TEXT EXCERPT START

Smart TV + Smartphone = Shiny New Attack Surfaces

According to a Gartner report from December 2012, “85 percent of all flat-panel TVs will be Internet-connected Smart TVs by 2016.” Forbes magazine gives some analysis about what is fueling this trend: http://www.forbes.com/sites/michaelwolf/2013/02/25/3-reasons-87-million-smart-tvs-will-be-sold-in-2013/ , The article makes a mention of “DIAL”, an enabling technology for second-screen features (which this post is about).  With these new devices come new risks as evidenced in the following article: https://securityledger.com/2012/12/security-hole-in-samsung-smart-tvs-could-allow-remote-spying/ , as well as more recent research about Smart TV risks presented at the CanSecWest and DefCon security conference this year (2013).

For more details about about exactly what features a Smart TV has above and beyond a normal television, consult this WikiPedia article: http://en.wikipedia.org/wiki/Smart_TV.

This post introduces and describes aspects of “DIAL”, a protocol developed by Google and Netflix for controlling Smart TVs with smart phones and tablets.  DIAL provides “second screen” features, which allow users to watch videos and other content on a TV using a smart phone or tablet. This article will review sample code for network discovery and enumerate Smart TV apps using this protocol.

TEXT EXCERPT END

## EXERCISE 1
According to the Smart TV post, which two companies developed DIAL?

THE DATA START

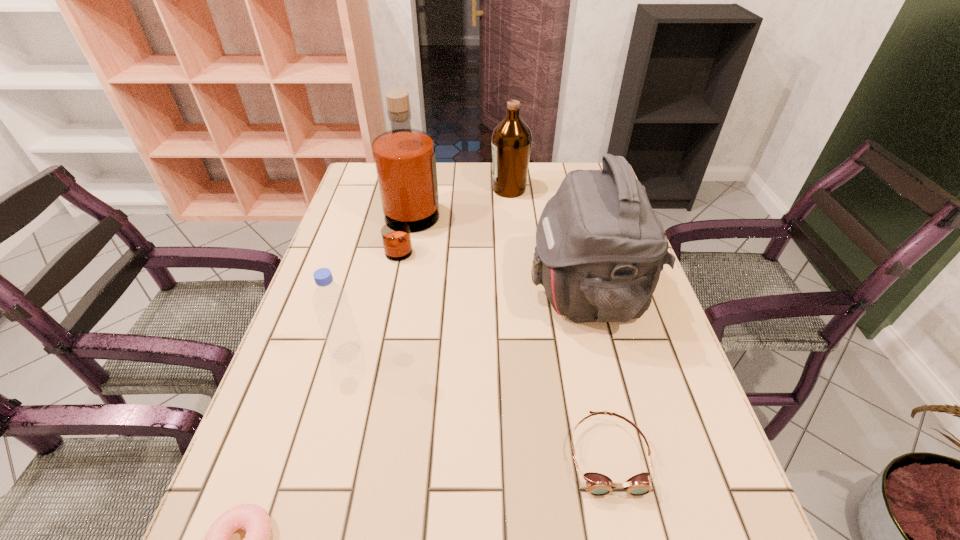
Find the location of a particular element. The height and width of the screenshot is (540, 960). free space at the far edge of the desktop is located at coordinates (472, 200).

This screenshot has height=540, width=960. In the image, there is a desktop. In order to click on vacant space at the left edge in this screenshot , I will do `click(342, 259)`.

Find the location of `free point between the third shortest object and the fifth tallest object`. free point between the third shortest object and the fifth tallest object is located at coordinates (478, 404).

Identify the location of free space between the goggles and the third shortest object. (478, 404).

This screenshot has height=540, width=960. I want to click on free area in between the shoulder bag and the fourth tallest object, so click(x=467, y=322).

Locate an element on the screen. This screenshot has height=540, width=960. free point between the olive oil and the fifth tallest object is located at coordinates (559, 322).

Find the location of a particular element. free space between the fifth tallest object and the shoulder bag is located at coordinates (597, 374).

Identify the location of free space between the fourth shortest object and the goggles. (559, 322).

Where is `the fifth closest object relative to the liquor`? This screenshot has height=540, width=960. the fifth closest object relative to the liquor is located at coordinates (254, 519).

Where is `object that is the closest to the nearest object`? Image resolution: width=960 pixels, height=540 pixels. object that is the closest to the nearest object is located at coordinates (330, 301).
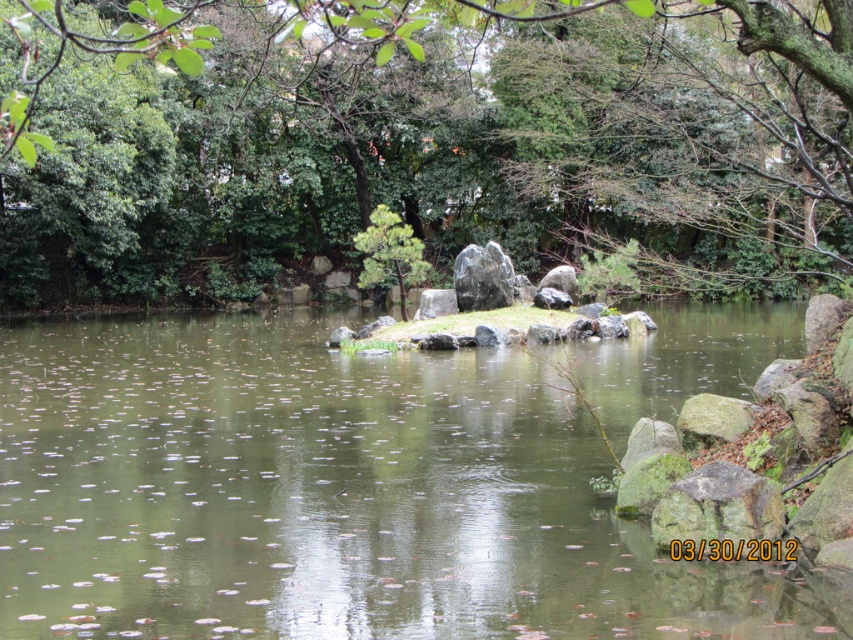
Is rough textured rock at lower right taller than gray rock at center?

No, rough textured rock at lower right is not taller than gray rock at center.

Based on the photo, is rough textured rock at lower right wider than gray rock at center?

In fact, rough textured rock at lower right might be narrower than gray rock at center.

Who is more forward, (695,531) or (436,291)?

Point (695,531) is more forward.

The width and height of the screenshot is (853, 640). Identify the location of rough textured rock at lower right. (718, 506).

Is point (671, 509) farther from viewer compared to point (408, 269)?

No, (671, 509) is closer to viewer.

Between point (679, 486) and point (381, 276), which one is positioned in front?

Positioned in front is point (679, 486).

The image size is (853, 640). I want to click on rough textured rock at lower right, so click(x=718, y=506).

Who is positioned more to the right, green stone island at center or gray polished rock at center?

gray polished rock at center is more to the right.

Between green stone island at center and gray polished rock at center, which one is positioned lower?

green stone island at center is below.

Is point (674, 349) positioned behind point (492, 250)?

No, (674, 349) is closer to viewer.

Where is `green stone island at center`? green stone island at center is located at coordinates (357, 484).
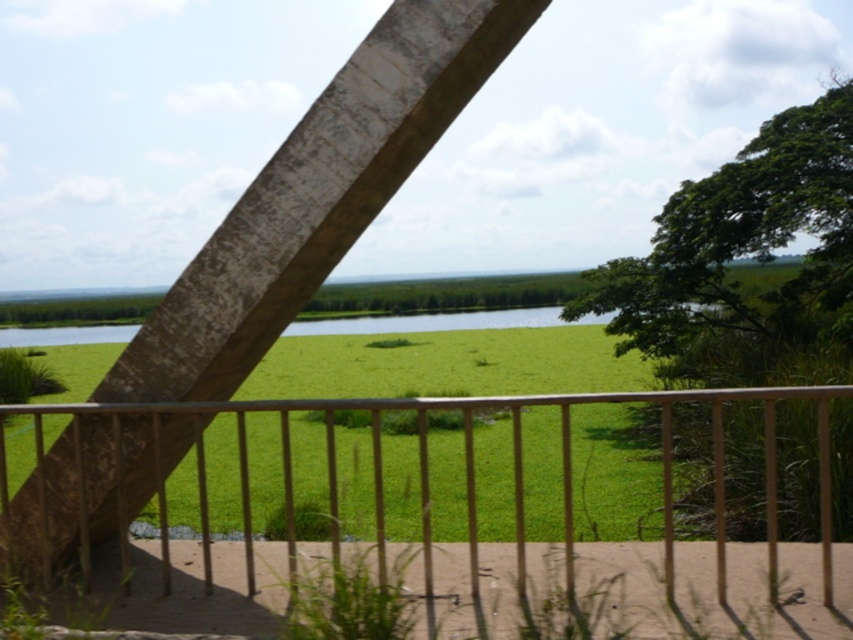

THE DATA END

## EXERCISE 2
Please copy the records word for word, starting at the line that contains "Is point (674, 349)" and continuing through the end of the records, both ends included. Omit the pictures.

## WRITTEN REPLY 1
Google and Netflix.

## WRITTEN REPLY 2
Is point (674, 349) positioned behind point (492, 250)?

No, (674, 349) is closer to viewer.

Where is `green stone island at center`? green stone island at center is located at coordinates (357, 484).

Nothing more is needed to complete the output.